Task details: Across the material below, how many lines hold the word "domanda"? Only the number should be given.

Data supplied:

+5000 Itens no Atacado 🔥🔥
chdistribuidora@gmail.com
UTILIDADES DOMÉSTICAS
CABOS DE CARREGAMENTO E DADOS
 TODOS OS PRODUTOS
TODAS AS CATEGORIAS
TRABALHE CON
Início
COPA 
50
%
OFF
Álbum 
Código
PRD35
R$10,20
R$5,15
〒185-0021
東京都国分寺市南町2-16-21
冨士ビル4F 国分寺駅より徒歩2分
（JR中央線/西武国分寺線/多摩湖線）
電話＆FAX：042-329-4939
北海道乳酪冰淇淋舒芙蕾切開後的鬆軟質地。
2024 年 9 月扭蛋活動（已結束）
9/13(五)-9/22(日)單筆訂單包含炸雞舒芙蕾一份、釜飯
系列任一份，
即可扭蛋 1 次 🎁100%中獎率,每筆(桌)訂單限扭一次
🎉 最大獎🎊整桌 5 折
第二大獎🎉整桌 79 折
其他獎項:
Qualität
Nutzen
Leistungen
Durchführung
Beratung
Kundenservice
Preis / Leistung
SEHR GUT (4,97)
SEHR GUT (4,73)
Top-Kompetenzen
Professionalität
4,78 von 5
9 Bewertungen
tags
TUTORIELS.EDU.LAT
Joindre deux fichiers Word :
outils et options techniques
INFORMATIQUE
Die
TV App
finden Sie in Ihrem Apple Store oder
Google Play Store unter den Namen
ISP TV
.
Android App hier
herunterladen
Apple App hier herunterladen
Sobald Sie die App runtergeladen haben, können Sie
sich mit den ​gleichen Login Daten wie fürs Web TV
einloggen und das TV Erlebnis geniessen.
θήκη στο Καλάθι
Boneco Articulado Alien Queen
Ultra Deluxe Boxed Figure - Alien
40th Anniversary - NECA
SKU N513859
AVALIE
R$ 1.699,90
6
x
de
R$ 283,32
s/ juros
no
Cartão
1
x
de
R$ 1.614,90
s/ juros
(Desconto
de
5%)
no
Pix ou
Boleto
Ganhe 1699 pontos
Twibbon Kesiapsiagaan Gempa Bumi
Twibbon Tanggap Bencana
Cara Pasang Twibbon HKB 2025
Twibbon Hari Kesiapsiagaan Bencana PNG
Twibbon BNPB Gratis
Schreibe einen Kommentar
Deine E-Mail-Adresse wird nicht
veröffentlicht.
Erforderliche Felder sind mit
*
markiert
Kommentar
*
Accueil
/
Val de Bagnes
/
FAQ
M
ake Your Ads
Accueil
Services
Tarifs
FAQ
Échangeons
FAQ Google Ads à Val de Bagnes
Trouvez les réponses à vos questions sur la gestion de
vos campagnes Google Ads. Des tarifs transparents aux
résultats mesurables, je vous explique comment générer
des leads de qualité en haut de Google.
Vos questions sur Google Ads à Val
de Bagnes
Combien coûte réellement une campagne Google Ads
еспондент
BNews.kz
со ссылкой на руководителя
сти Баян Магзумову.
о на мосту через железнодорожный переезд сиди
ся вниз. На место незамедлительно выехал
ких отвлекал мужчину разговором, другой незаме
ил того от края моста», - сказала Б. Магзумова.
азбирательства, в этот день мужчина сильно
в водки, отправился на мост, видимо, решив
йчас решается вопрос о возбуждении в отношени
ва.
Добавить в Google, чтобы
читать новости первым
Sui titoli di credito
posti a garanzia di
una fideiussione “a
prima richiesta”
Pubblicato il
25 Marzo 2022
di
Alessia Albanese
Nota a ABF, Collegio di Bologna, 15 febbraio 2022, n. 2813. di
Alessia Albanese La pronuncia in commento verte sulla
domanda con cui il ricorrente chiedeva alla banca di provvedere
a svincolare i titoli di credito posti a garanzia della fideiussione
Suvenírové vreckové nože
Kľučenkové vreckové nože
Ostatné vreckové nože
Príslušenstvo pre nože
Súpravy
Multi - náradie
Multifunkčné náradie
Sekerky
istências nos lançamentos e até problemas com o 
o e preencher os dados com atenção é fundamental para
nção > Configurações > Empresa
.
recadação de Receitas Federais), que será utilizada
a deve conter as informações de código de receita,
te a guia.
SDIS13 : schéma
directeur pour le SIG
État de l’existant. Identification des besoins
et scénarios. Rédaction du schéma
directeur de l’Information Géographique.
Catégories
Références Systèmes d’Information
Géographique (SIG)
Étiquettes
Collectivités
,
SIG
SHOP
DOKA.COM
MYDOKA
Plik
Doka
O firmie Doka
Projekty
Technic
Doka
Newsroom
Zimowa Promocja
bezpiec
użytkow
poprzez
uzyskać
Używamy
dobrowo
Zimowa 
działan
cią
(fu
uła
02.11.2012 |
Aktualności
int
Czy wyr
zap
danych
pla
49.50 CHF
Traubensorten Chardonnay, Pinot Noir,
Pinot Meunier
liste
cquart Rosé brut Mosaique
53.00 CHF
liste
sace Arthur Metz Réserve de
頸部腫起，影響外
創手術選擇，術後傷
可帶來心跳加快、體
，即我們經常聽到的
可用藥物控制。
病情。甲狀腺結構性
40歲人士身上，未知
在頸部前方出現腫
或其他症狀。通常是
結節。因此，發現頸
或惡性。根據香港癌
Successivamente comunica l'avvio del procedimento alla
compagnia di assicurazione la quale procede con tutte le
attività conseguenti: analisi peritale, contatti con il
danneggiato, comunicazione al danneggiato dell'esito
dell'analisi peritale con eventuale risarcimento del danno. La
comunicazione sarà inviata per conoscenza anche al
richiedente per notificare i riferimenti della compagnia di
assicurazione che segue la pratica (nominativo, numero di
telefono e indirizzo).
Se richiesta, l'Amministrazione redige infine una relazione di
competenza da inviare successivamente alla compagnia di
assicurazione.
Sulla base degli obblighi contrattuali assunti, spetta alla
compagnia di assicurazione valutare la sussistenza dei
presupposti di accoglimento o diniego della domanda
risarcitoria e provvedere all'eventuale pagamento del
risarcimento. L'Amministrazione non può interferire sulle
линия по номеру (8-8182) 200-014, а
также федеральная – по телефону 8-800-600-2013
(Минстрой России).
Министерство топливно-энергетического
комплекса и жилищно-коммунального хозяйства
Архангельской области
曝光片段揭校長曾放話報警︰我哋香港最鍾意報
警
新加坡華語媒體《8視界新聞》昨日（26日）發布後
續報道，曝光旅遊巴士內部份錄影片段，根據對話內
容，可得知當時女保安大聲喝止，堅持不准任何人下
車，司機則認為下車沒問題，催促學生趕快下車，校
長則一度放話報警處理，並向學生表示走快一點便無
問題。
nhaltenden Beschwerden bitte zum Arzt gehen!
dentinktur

Answer box: 2